### [Your task]
Output each of the entries exactly, skipping every picture they contain.

### [Data for review]

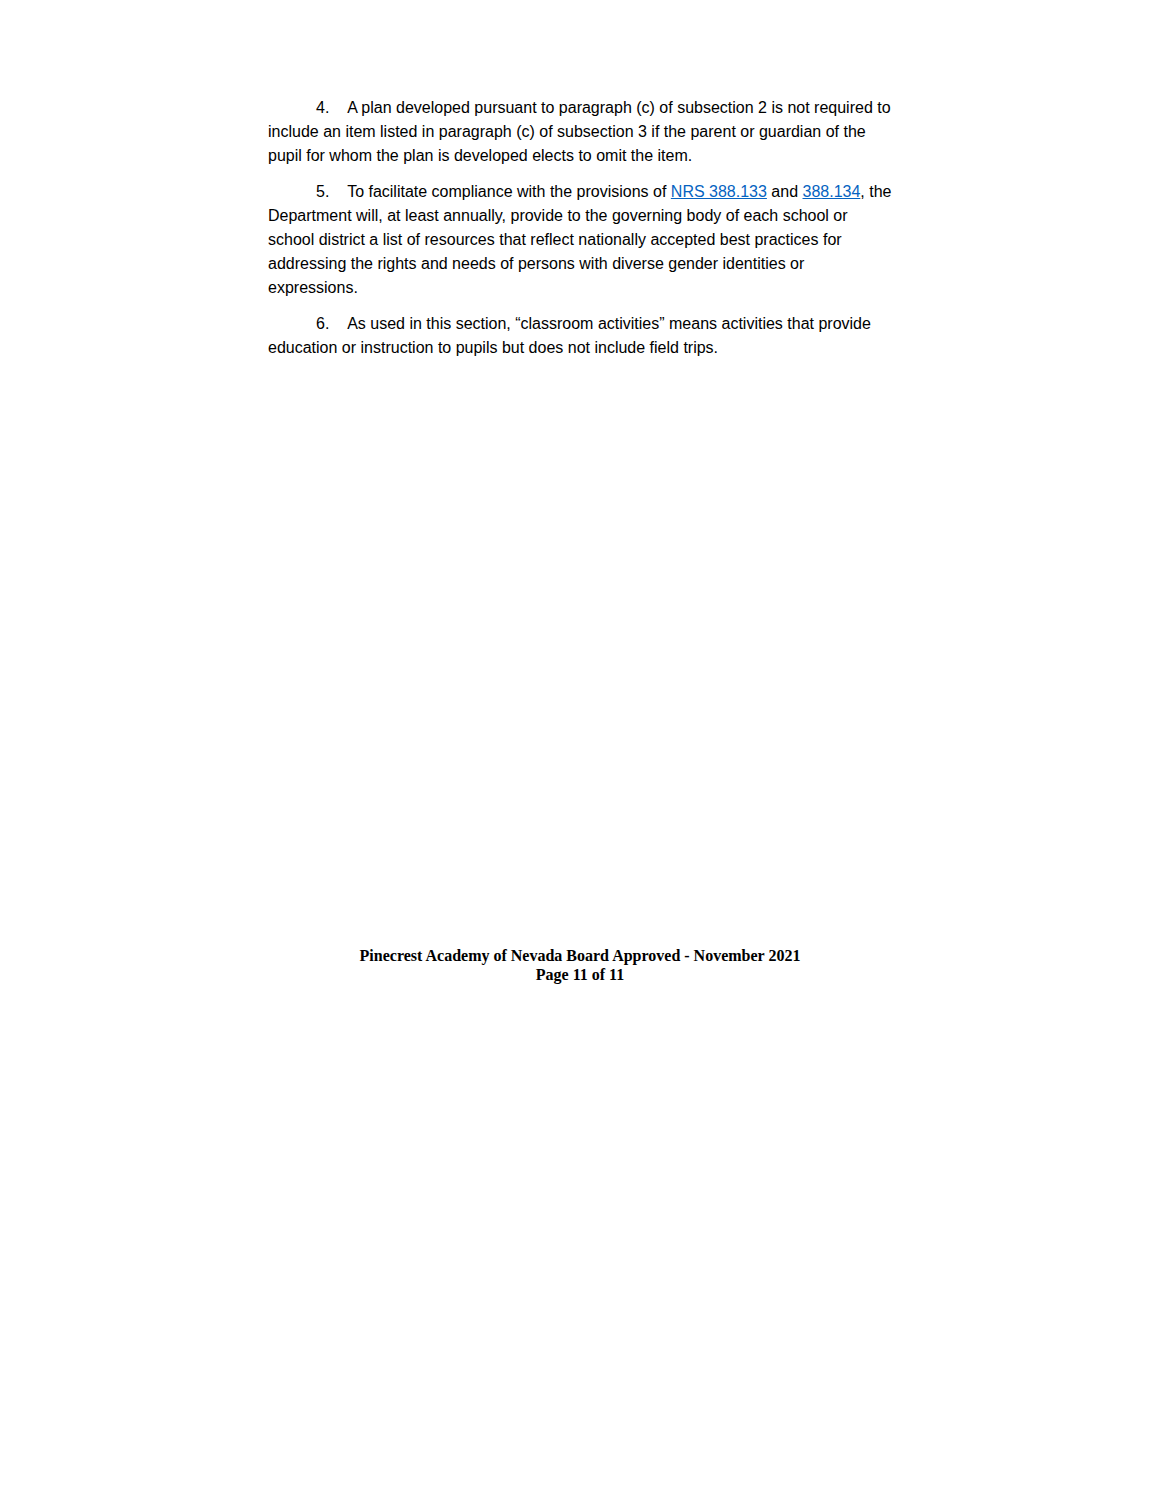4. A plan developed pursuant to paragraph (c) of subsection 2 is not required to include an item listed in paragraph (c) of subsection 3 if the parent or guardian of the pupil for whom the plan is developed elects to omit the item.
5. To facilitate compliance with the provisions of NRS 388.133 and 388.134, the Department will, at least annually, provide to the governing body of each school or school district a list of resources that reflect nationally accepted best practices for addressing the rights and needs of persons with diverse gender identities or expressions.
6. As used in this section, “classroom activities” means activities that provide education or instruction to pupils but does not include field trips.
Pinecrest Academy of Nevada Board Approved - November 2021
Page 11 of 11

### [Exercise output]
4. A plan developed pursuant to paragraph (c) of subsection 2 is not required to include an item listed in paragraph (c) of subsection 3 if the parent or guardian of the pupil for whom the plan is developed elects to omit the item.
5. To facilitate compliance with the provisions of NRS 388.133 and 388.134, the Department will, at least annually, provide to the governing body of each school or school district a list of resources that reflect nationally accepted best practices for addressing the rights and needs of persons with diverse gender identities or expressions.
6. As used in this section, “classroom activities” means activities that provide education or instruction to pupils but does not include field trips.
Pinecrest Academy of Nevada Board Approved - November 2021
Page 11 of 11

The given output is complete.